Mikayla Patton, For the sake of her, 2019. (c) Mikayla Patton.
decolonizing refinement: contemporary pursuits in the art of edouard duval-carrié
co-curated by paul niell and michael carrasco
museum of fine arts
florida state university
february - april 2018
This exhibition features the contemporary multimedia arts of Edouard Duval-Carrié coupled with historical artifacts from local Tallahassee-area collections. Our principal aim is to improve and expand understanding of Caribbean visual culture and the arts of the African Diaspora by implicating the colonial heritage of north Florida and the broader U.S. Southeast in circum-Caribbean histories. In this manner, we employ Duval-Carrié’s recent works, which critique the Francophone history of Caribbean representation, as agents of “decolonization.” By decolonization, we refer to the recognition that modernity is inextricably linked to the legacy of colonial institutions as they existed historically and as these systemic conventions extend, often unnoticed, into today. To “decolonize refinement,” then, signifies our desire to draw attention to the oppressive processes utilized by colonial powers to “purify” products, such as cotton and sugar, in the service of global commerce. We wish to foreground the ways in which this history of oppression, enslavement, and invisible labor served the modern hunger for conspicuous consumption, particularly in terms of the visual and material culture this “consumption” necessitated. Duval-Carrié’s individual works tackle this subject to decolonial ends, particularly as it pertains to the Caribbean world.

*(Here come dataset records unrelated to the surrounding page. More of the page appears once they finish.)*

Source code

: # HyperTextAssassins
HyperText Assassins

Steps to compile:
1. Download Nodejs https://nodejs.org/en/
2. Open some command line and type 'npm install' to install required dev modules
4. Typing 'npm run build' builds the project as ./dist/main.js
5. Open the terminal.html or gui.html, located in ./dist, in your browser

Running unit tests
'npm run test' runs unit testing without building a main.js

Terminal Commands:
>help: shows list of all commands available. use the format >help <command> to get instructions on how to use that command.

Through this exhibition, we seek to build upon Duval-Carrié’s artistic statements to demonstrate how these problematic processes likewise extend to Florida’s visual and material culture.

as cosmopolitans
and strangers:
mexican art of the jewish diaspora, selections from the permanent collection
national museum of mexican art
january - august 2014
“As Cosmopolitans and Strangers” takes its title from the work of Jewish Mexican scholar Adina Cimet, who has studied the double consciousness of Diasporic communities as both insiders and outsiders, cosmopolitans and strangers. Over time, Cimet argues, subsequent generations begin to lose this cultural memory of assimilation, becoming “partial strangers to their own strangeness.” This exhibition explores Cimet’s claim of “strangeness” and the struggle between preservation and integration in the Jewish Mexican community. While the experience of Jewish heritage may differ for each artist in this exhibition, they are united through the phenomenon of Diaspora and the experience of immigration. Can cultural memory persist in the face of assimilation? The works in this exhibition—spanning the 20th and 21st centuries—reside in the NMMA’s permanent collection and provide a unique opportunity to challenge established notions of mexicanidad. These artists of Jewish heritage have been integral to the evolution of a modern Mexican visual culture, yet the voices of this minority have yet to be fully incorporated into the global perception of Mexican identity. The diverse experiences that have cultivated Mexican identity raise questions of citizenship and immigration that resonate now more than ever. As explained by Jewish Mexican art historian Anita Brenner, “It is that nowhere as in Mexico has art been so organically a part of life, at one with the national ends and the national longings.”